Não obstante, o grande obstáculo ao emprego de combustíveis mais limpos, como o etanol, é decorrente, hoje, do seu maior custo em relação às fontes convencionais. Desta forma, torna-se forçosa a adoção de políticas governamentais de fomento aos energéticos renováveis e ecológicos, com o financiamento das lavouras e estocagem do álcool, induzindo o retorno dos investimentos a fim de atender à crescente demanda dos mercados interno e externo. Passamos a conviver com um sério dilema, quando o ano safra de 2012/13, igualmente, não será animador. Para o professor Plínio Nastari, da Datagro Consultoria, a safra de cana-de-açúcar atual é o reflexo do ocorrido no triênio anterior. A crise de 2008 reduziu o capital de giro dos produtores do açúcar e do álcool, derrubando a taxa de renovação dos canaviais, tornando-os mais velhos e menos produtivos.
Diante da produção canavieira menor, a liderança do Brasil no ranking do menor custo de produção da gramínea deixa de ser exercida e à frente do Brasil já se encontram nações como África do Sul, Austrália e Tailândia. O fato tem incentivado até a indústria do açúcar de beterraba na Europa, que estava adormecida, há perto de uma década. Ademais, consoante a Única, de 2005 para cá, os custos de produção da cana cresceram cerca de 40% – de R$ 42 por tonelada para R$ 60. Isto decorre, preponderantemente, da alta incidência de tributos, aumento do preço das máquinas e insumos, bem como, dos salários do setor.
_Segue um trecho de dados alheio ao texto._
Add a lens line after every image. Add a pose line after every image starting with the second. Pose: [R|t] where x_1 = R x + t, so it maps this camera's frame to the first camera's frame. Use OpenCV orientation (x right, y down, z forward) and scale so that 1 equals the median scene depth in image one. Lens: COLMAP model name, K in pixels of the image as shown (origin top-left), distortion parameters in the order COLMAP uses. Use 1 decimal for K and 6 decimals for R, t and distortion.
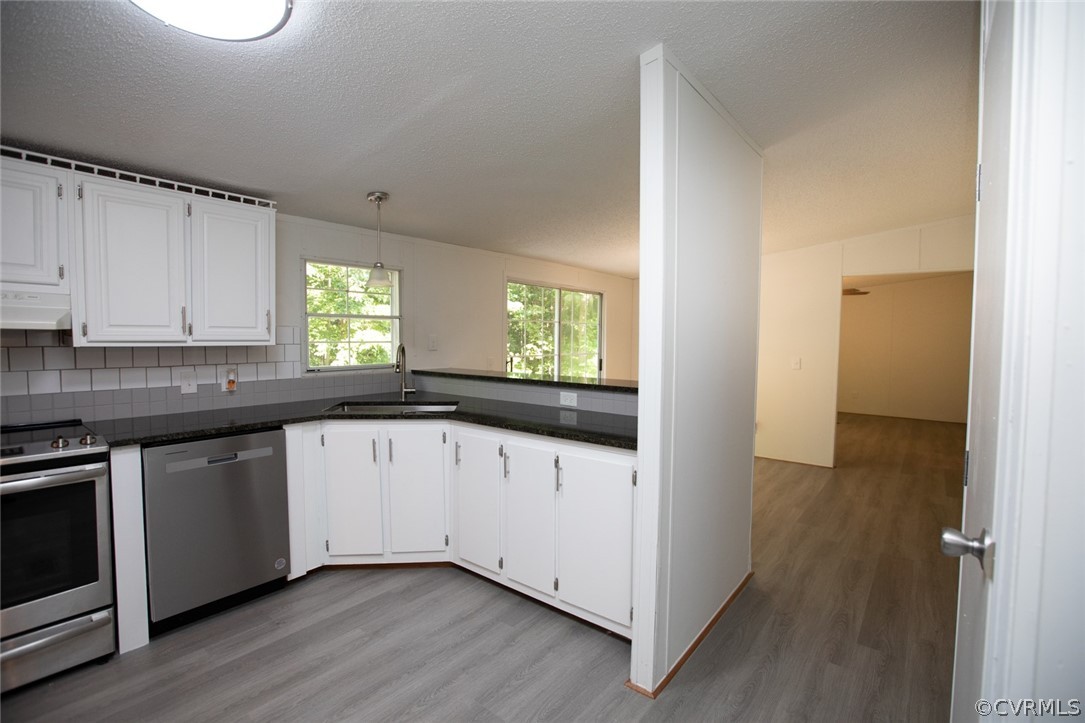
lens RADIAL K [[494.8, 0, 537.6], [0, 494.8, 360.2], [0, 0, 1]] dist [-0.062187, 0.024723]
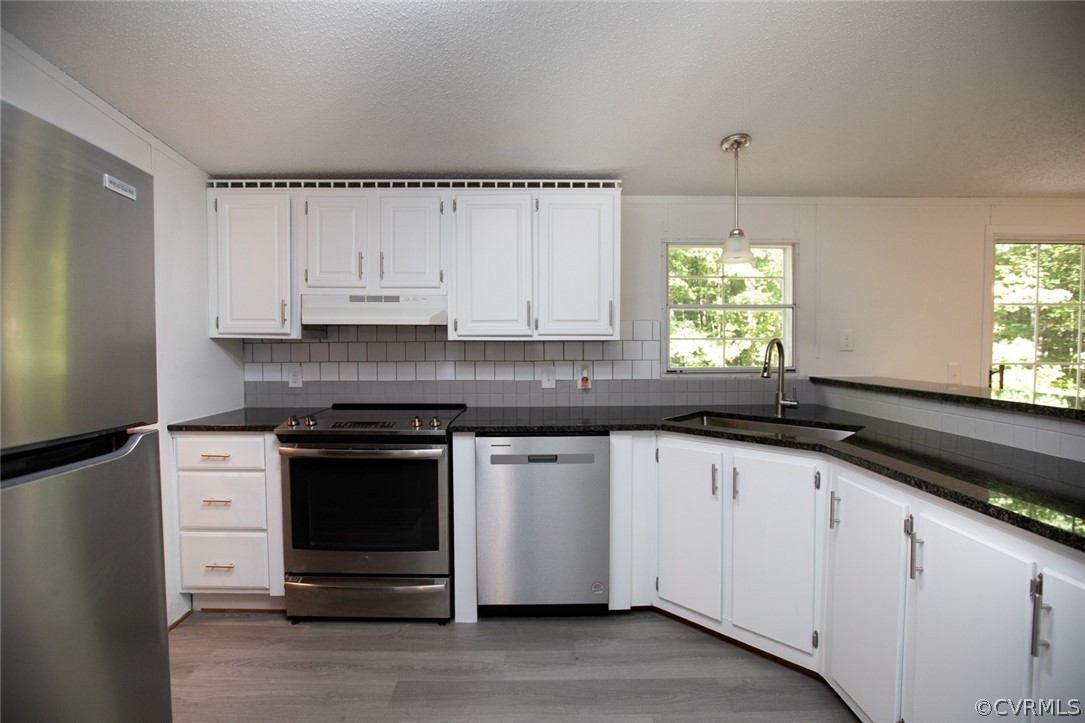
lens RADIAL K [[494.8, 0, 537.6], [0, 494.8, 360.2], [0, 0, 1]] dist [-0.062187, 0.024723]
pose [[0.636715, 0.017863, -0.770892, 0.069743], [-0.029930, 0.999551, -0.001559, 0.012719], [0.770518, 0.024065, 0.636964, 0.336935]]
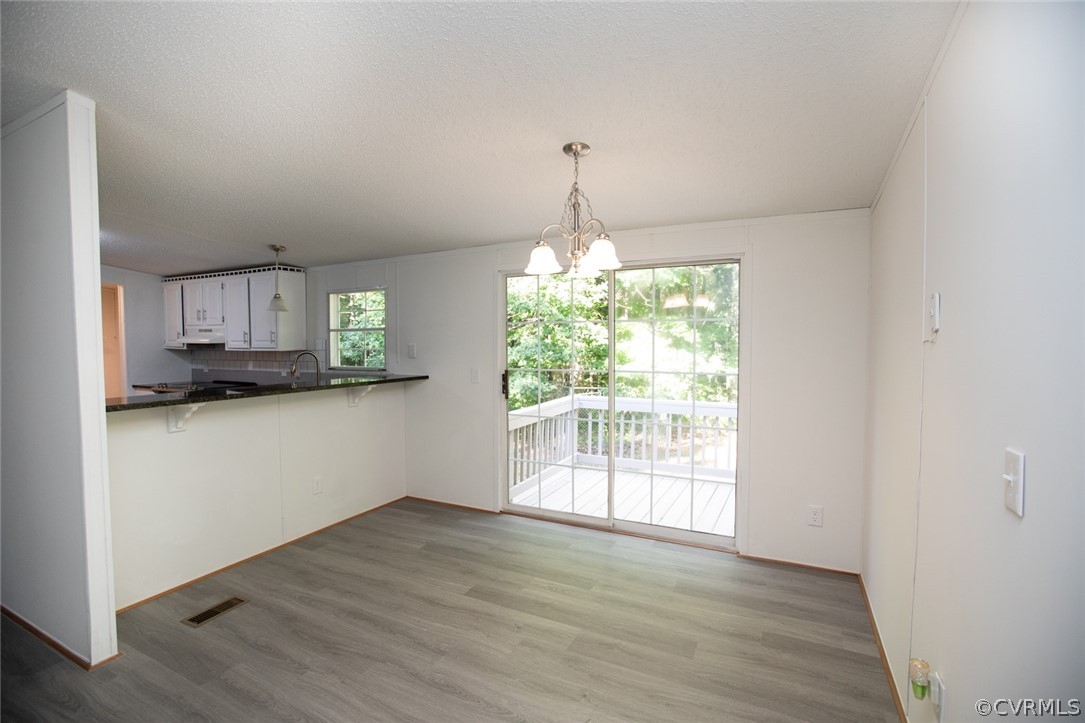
lens RADIAL K [[494.8, 0, 537.6], [0, 494.8, 360.2], [0, 0, 1]] dist [-0.062187, 0.024723]
pose [[0.216917, 0.030712, -0.975707, 1.406466], [-0.040086, 0.998942, 0.022531, -0.079672], [0.975367, 0.034224, 0.217918, 1.641136]]
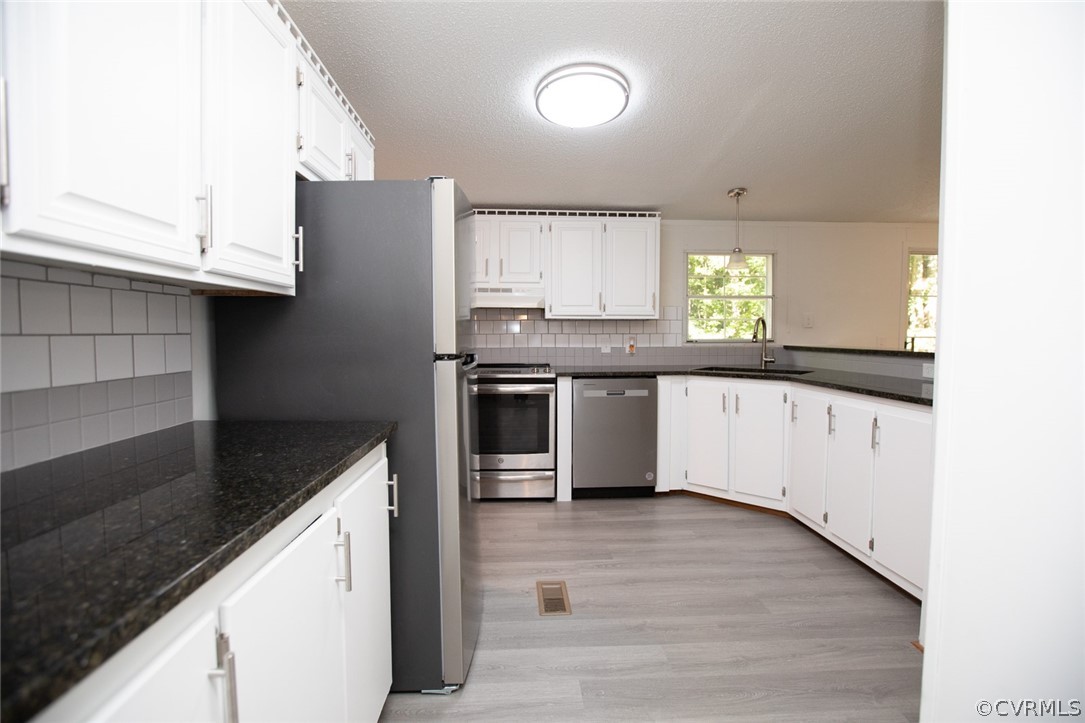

Diante dessa conjuntura, o preço do álcool já atingiu, na 1ª quinzena de setembro deste ano, R$ 2,10 por litro.
Não bastasse o mencionado, ao decidir pela diminuição da mistura do etanol à gasolina, a Petrobras necessitará, obrigatoriamente, importar mais gasolina, quando o preço deste derivado no mercado externo é bem maior do que o praticado no interno brasileiro, em virtude da política adotada pelo Estado, receoso que a correção do valor nas bombas repercuta nos índices inflacionários. Estima-se que haverá a necessidade, doravante, da importação de 550 mil barris mensais de petróleo, nos próximos seis meses, a um custo adicional de R$ 27 milhões por mês. É oportuno recordar que o Proálcool, aprovado em 1975, teve sua origem nos chamados impactos da dependência externa existente à época das importações do petróleo, quando o saldo da balança comercial passou a ser negativo. Na primeira fase, o programa se baseara, sobretudo, na produção do álcool anidro para a mistura na gasolina, além de preservar a indústria automobilística.
É incontestável que o brasileiro quer o seu automóvel e a sua fabricação, entre nós, é geradora de desenvolvimento econômico. Em suma, os dois objetivos atingiram os seus propósitos estratégicos e sociais, o que, agora, está suscetível de risco. Não obstante, não se justifica julgar a racionalidade da indústria alcooleira em função de variáveis aleatórias. Como dizia o ministro Camilo Penna, o programa tem uma força de inércia muito grande e não pode ser desencadeado, interrompido ou reativado, conforme a maior ou menor oferta da cana de açúcar ou das variações do petróleo, hoje em torno de 100 dólares por barril. O que interessa é a imprevisível conjuntura mundial como um todo e a certeza de que as reservas de combustíveis fósseis são finitas.